• Provided data:
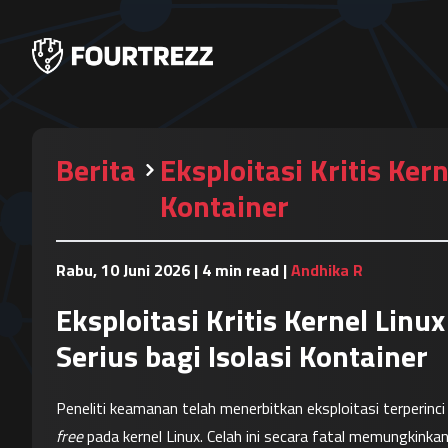
Berita
Eksploitasi Kritis Ke
Kontainer
Rabu, 10 Juni 2026
|
4 min read
|
Andhika R
Eksploitasi Kritis Kernel Li
Serius bagi Isolasi Kontainer
Peneliti keamanan telah menerbitkan eksploitasi terperin
free
 pada kernel Linux. Celah ini secara fatal memungkinka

• Instructions for the task:
In the lines above, find the word "Kritis" and copy every line it occurs in.

• Written response:
Eksploitasi Kritis Ke
Eksploitasi Kritis Kernel Li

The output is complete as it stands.